N’est-ce pas une manière de fragiliser les armées nationales ? Et même dans l’hypothèse où on n’enverra pas les soldats du pays qui est concerné par le coup d’Etat, et donc en formant un contingent composé uniquement des militaires d’autres pays membres, ceux-ci peuvent-ils empêcher les soldats locaux, qui connaissent mieux le terrain, de perpétrer un coup d’Etat ? Et tout cela en évitant un bain de sang ? Car il faut dire que s’il y a au moins un point positif dans les récents coups d’Etat, ce qu’ils se sont passés de manière relativement calme. Loin de nous l’idée qu’il n’y a pas mort d’homme mais il faut dire qu’on n’est loin des putschs sanglants des années 80-90.
Une piste de solution
Toutefois, cette idée n’est pas totalement à rejeter. Le second volet, à savoir la lutte contre le terrorisme, est celui qui doit être mis en avant. En effet, les coups d’Etat ne tombent pas du ciel. Ils résultent de la mauvaise gouvernance. L’insécurité est l’une des conséquences de cette mauvaise gouvernance.

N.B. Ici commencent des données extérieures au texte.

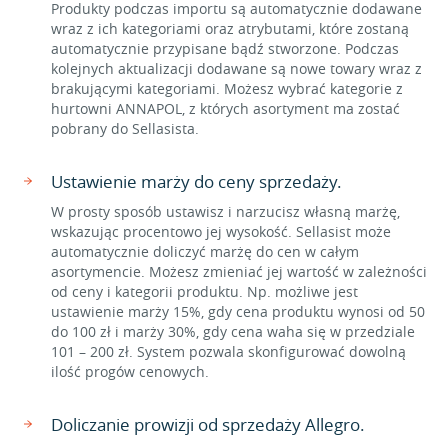
Produkty podczas importu są automatycznie dodawane
wraz z ich kategoriami oraz atrybutami, które zostaną
automatycznie przypisane bądź stworzone. Podczas
kolejnych aktualizacji dodawane są nowe towary wraz z
brakującymi kategoriami. Możesz wybrać kategorie z
hurtowni ANNAPOL, z których asortyment ma zostać
pobrany do Sellasista.
Ustawienie marży do ceny sprzedaży.
W prosty sposób ustawisz i narzucisz własną marżę,
wskazując procentowo jej wysokość. Sellasist może
automatycznie doliczyć marżę do cen w całym
asortymencie. Możesz zmieniać jej wartość w zależności
od ceny i kategorii produktu. Np. możliwe jest
ustawienie marży 15%, gdy cena produktu wynosi od 50
do 100 zł i marży 30%, gdy cena waha się w przedziale
101 – 200 zł. System pozwala skonfigurować dowolną
ilość progów cenowych.
Doliczanie prowizji od sprzedaży Allegro.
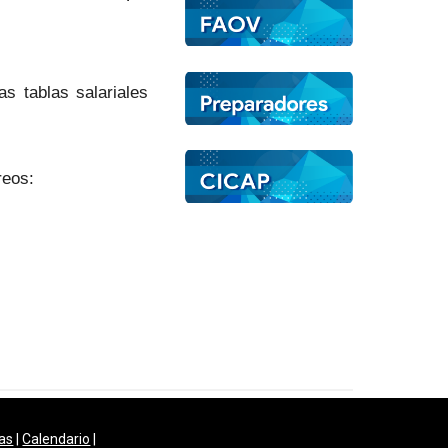
s tablas salariales
rreos:
as
|
Calendario
|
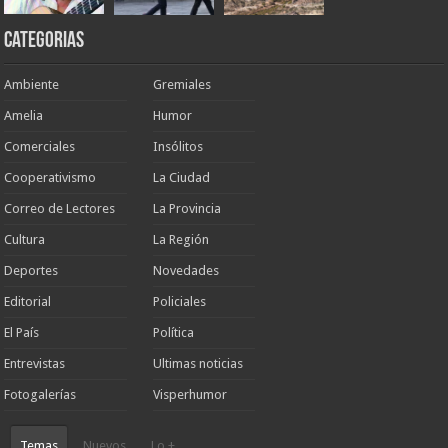
Categorias
Ambiente
Gremiales
Amelia
Humor
Comerciales
Insólitos
Cooperativismo
La Ciudad
Correo de Lectores
La Provincia
Cultura
La Región
Deportes
Novedades
Editorial
Policiales
El País
Política
Entrevistas
Ultimas noticias
Fotogalerías
Visperhumor
Temas
Nuevos
Lo +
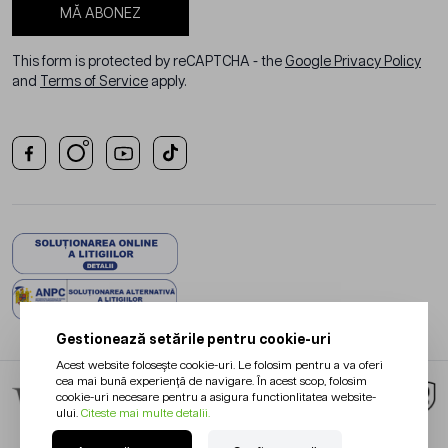
MĂ ABONEZ
This form is protected by reCAPTCHA - the
Google Privacy Policy
and
Terms of Service
apply.
Gestionează setările pentru cookie-uri
Acest website folosește cookie-uri. Le folosim pentru a va oferi
cea mai bună experiență de navigare. În acest scop, folosim
cookie-uri necesare pentru a asigura functionlitatea website-
ului.
Citeste mai multe detalii.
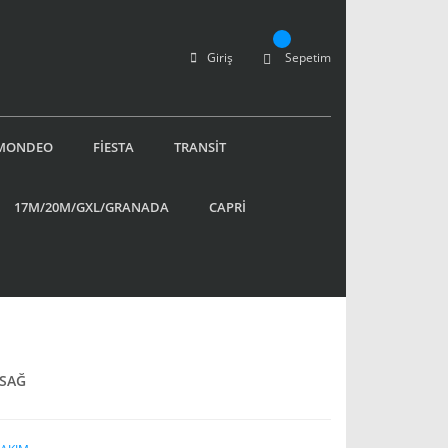
Giriş
Sepetim
MONDEO
FİESTA
TRANSİT
17M/20M/GXL/GRANADA
CAPRİ
 SAĞ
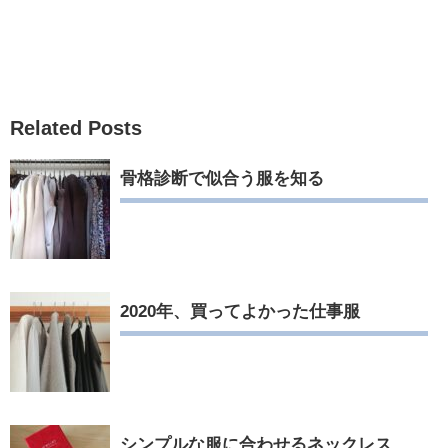
Related Posts
骨格診断で似合う服を知る
2020年、買ってよかった仕事服
シンプルな服に合わせるネックレス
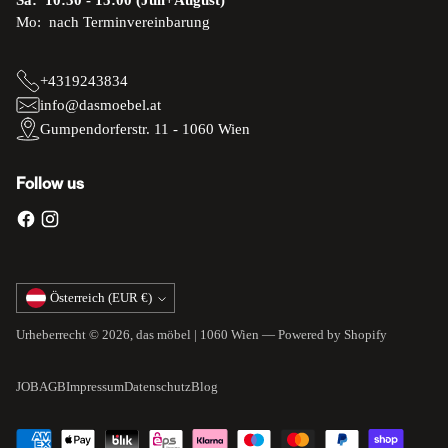
Sa: 10:30 - 15:00 (Juli+August)
Mo: nach Terminvereinbarung
+4319243834
info@dasmoebel.at
Gumpendorferstr. 11 - 1060 Wien
Follow us
Währung
Österreich (EUR €)
Urheberrecht © 2026,
das möbel | 1060 Wien
— Powered by Shopify
JOB
AGB
Impressum
Datenschutz
Blog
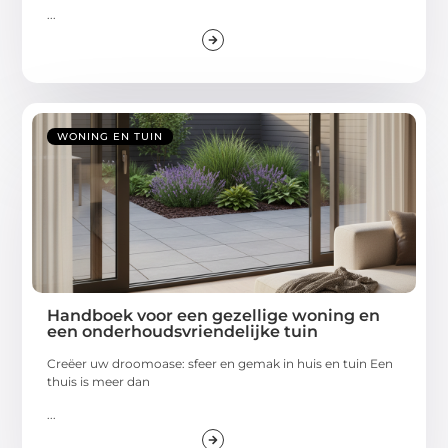
...
WONING EN TUIN
Handboek voor een gezellige woning en
een onderhoudsvriendelijke tuin
Creëer uw droomoase: sfeer en gemak in huis en tuin Een
thuis is meer dan
...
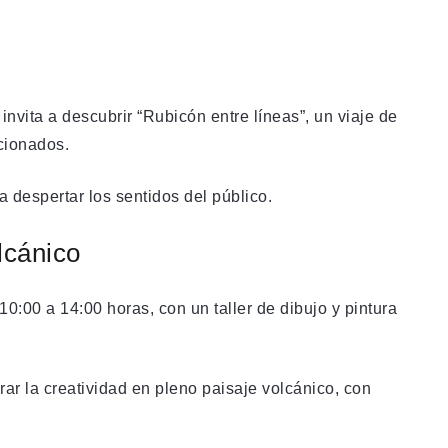
invita a descubrir “Rubicón entre líneas”, un viaje de
cionados.
a despertar los sentidos del público.
olcánico
10:00 a 14:00 horas, con un taller de dibujo y pintura
rar la creatividad en pleno paisaje volcánico, con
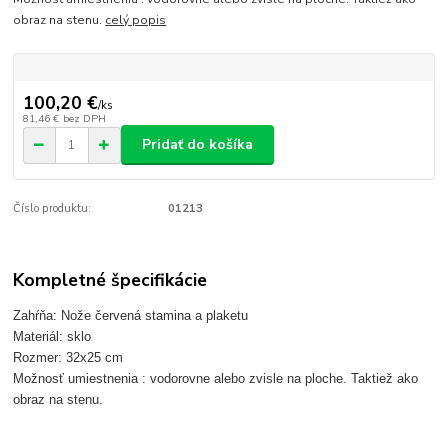
obraz na stenu.
celý popis
100,20 €
/
ks
81,46 €
bez DPH
Pridať do košíka
Číslo produktu:
01213
Kompletné špecifikácie
Zahŕňa: Nože červená stamina a plaketu
Materiál: sklo
Rozmer: 32x25 cm
Možnosť umiestnenia : vodorovne alebo zvisle na ploche. Taktiež ako
obraz na stenu.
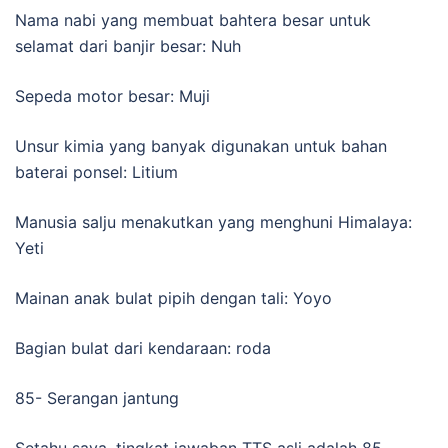
Nama nabi yang membuat bahtera besar untuk
selamat dari banjir besar: Nuh
Sepeda motor besar: Muji
Unsur kimia yang banyak digunakan untuk bahan
baterai ponsel: Litium
Manusia salju menakutkan yang menghuni Himalaya:
Yeti
Mainan anak bulat pipih dengan tali: Yoyo
Bagian bulat dari kendaraan: roda
85- Serangan jantung
Setahu saya, tingkat jawaban TTS asli adalah 85.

Par conséquent, mettre en place une force pour lutter contre le terrorisme pourrait contribuer à améliorer la gouvernance de nos Etats. Parmi les trois pays qui ont connu des putschs ces deux dernières années, deux ont été justifiés par des situations d’insécurité. Néanmoins cela ne suffit pas. Pour mettre fin à « l’épidémie de coup d’Etat », les chefs d’Etat et de gouvernements doivent également veiller à empêcher les changements constitutionnels qui permettent aux présidents de se maintenir au pouvoir. Autrement, le travail doit être fait en amont car mieux vaut prévenir que guérir dit-on.